→ **DOCUMENT TEXT**:
Are You An Organism? front cover Are You An Organism? back cover

[Cover images from Body Care and Grooming and How Honest Are You.]

Recorded in 1999, this album sat in the vaults until it was finally MP3ed and released in 2002. It includes many of my lesser-known songs, as well as Liquid Crystal, made famous by a Jake Berendes cover. Download today and be the envy of those who envy such people!

Track list

  1. Ready To Rock Paper Scissors - A particularly good bit from my many tapes of (generally terrible) improvised songs. This song may have originally have been called "Strawberry Jam Nosebleed". I'm not sure. I am just writing this down to confuse future music historians.

  2. Happy To Be Here (Milk Milk) (lyrics) - Bitter song about touring, which I've never actually done.

  3. Underdrive (lyrics) - Another song about the commoditization of teenage angst. Unlike with NST's "Revolution in a Can", this song actually works. Having embarked on this project to give notes to all my old albums, I can really see myself improving as a songwriter over time.

  4. Disaster Movie (lyrics) - I basically wrote a song ridiculing the movie Armageddon. Except I wrote it long before Armageddon came out. All I had to do was change "a lady took her shirt off" to "it had Steve Buscemi in it". The "wet my pants" line always got big laughs live—who could have guessed?

  5. Helium (lyrics) - A song I wrote at Dario Espinoza's house, for no real reason except we'd discovered that the pitch changer on my DSP box could be used to make it sound like you'd been huffing helium. "Michael Jackson" was originally "Gwen Stefani", which made even less sense, but Dario had something against Gwen Stefani at the time. Bismuth is mentioned in the song because that's the name of the non-band I was in in high school.

→ **STATED EXERCISE A**: Copy the passage of the album notes word for word, beginning at the words "Recorded in 1999, this" and stopping after "never actually done.".

Entries from a dataset
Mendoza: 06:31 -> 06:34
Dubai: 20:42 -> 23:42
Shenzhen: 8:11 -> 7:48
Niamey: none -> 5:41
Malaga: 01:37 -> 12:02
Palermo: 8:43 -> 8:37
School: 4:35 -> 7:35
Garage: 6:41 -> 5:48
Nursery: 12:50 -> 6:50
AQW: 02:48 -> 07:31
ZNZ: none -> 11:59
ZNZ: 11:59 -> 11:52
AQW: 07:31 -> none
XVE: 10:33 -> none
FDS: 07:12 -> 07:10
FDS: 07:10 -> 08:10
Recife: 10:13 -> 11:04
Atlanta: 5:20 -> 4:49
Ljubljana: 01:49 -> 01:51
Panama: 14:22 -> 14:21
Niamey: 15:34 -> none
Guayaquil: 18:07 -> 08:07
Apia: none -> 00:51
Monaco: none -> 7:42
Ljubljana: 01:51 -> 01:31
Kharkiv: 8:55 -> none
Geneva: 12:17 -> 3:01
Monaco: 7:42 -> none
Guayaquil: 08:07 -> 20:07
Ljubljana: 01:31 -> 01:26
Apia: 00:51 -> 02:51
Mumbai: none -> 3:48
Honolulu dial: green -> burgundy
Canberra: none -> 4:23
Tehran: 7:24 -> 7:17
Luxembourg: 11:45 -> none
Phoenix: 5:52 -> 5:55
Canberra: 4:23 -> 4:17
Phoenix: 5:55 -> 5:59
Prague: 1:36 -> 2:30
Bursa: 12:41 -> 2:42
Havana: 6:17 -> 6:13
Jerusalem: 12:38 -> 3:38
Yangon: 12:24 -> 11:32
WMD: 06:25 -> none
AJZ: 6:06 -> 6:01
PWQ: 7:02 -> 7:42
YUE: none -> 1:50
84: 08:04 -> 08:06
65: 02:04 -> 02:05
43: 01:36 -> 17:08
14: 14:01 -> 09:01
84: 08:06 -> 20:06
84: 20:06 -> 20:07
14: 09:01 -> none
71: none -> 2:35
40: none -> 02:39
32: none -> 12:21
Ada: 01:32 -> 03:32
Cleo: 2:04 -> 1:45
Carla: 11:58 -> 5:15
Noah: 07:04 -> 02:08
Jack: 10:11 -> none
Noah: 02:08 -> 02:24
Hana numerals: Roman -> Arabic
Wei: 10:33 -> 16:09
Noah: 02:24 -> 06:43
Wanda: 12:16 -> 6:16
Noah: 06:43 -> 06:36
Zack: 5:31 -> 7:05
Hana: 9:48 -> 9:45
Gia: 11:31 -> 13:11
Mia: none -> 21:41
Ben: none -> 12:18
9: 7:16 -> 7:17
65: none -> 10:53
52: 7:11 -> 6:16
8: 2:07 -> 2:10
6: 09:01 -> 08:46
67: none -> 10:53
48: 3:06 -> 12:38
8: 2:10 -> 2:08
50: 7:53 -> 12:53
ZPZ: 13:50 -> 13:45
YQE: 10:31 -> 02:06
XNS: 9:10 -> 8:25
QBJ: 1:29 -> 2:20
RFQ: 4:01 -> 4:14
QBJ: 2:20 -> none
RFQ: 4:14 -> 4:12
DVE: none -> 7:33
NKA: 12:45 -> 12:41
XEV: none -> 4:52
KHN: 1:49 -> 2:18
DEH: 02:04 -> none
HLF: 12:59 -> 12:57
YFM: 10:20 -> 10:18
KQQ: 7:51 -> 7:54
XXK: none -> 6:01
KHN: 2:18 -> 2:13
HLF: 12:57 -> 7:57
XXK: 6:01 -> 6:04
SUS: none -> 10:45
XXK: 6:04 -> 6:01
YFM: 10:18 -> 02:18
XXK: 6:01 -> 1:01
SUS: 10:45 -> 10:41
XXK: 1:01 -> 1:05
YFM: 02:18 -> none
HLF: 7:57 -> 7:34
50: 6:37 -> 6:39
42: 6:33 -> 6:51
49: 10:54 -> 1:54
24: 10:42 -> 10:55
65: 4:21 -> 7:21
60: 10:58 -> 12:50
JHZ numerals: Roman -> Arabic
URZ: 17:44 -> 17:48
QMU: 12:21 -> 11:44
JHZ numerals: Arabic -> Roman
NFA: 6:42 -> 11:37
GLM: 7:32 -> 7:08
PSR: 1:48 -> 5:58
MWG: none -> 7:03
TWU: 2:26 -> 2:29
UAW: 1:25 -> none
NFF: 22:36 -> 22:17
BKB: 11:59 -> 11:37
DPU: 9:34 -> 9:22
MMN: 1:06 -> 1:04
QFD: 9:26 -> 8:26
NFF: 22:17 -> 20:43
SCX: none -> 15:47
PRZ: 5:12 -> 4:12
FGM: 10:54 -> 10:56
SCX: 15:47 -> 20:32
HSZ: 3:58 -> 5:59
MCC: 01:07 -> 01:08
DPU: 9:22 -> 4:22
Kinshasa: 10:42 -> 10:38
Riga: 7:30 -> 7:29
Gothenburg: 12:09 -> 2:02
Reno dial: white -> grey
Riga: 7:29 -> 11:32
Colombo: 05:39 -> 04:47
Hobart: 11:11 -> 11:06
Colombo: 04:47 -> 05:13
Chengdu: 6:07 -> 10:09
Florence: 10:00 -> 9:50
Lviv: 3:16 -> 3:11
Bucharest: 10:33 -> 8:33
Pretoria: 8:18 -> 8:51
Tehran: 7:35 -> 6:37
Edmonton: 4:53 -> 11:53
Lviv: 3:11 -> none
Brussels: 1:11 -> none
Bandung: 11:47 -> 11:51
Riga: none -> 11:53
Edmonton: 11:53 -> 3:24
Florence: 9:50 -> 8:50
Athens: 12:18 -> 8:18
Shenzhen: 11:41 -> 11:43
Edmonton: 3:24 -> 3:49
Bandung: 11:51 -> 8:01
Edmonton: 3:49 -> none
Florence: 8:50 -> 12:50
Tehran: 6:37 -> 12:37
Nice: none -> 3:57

→ **STATED EXERCISE B**: Write out the records line for line, beginning at the first line of the records and stopping after the line that has "Geneva: 12:17 -> 3:01".

→ **TASK SOLUTION A**:
Recorded in 1999, this album sat in the vaults until it was finally MP3ed and released in 2002. It includes many of my lesser-known songs, as well as Liquid Crystal, made famous by a Jake Berendes cover. Download today and be the envy of those who envy such people!

Track list

  1. Ready To Rock Paper Scissors - A particularly good bit from my many tapes of (generally terrible) improvised songs. This song may have originally have been called "Strawberry Jam Nosebleed". I'm not sure. I am just writing this down to confuse future music historians.

  2. Happy To Be Here (Milk Milk) (lyrics) - Bitter song about touring, which I've never actually done.

→ **TASK SOLUTION B**:
Mendoza: 06:31 -> 06:34
Dubai: 20:42 -> 23:42
Shenzhen: 8:11 -> 7:48
Niamey: none -> 5:41
Malaga: 01:37 -> 12:02
Palermo: 8:43 -> 8:37
School: 4:35 -> 7:35
Garage: 6:41 -> 5:48
Nursery: 12:50 -> 6:50
AQW: 02:48 -> 07:31
ZNZ: none -> 11:59
ZNZ: 11:59 -> 11:52
AQW: 07:31 -> none
XVE: 10:33 -> none
FDS: 07:12 -> 07:10
FDS: 07:10 -> 08:10
Recife: 10:13 -> 11:04
Atlanta: 5:20 -> 4:49
Ljubljana: 01:49 -> 01:51
Panama: 14:22 -> 14:21
Niamey: 15:34 -> none
Guayaquil: 18:07 -> 08:07
Apia: none -> 00:51
Monaco: none -> 7:42
Ljubljana: 01:51 -> 01:31
Kharkiv: 8:55 -> none
Geneva: 12:17 -> 3:01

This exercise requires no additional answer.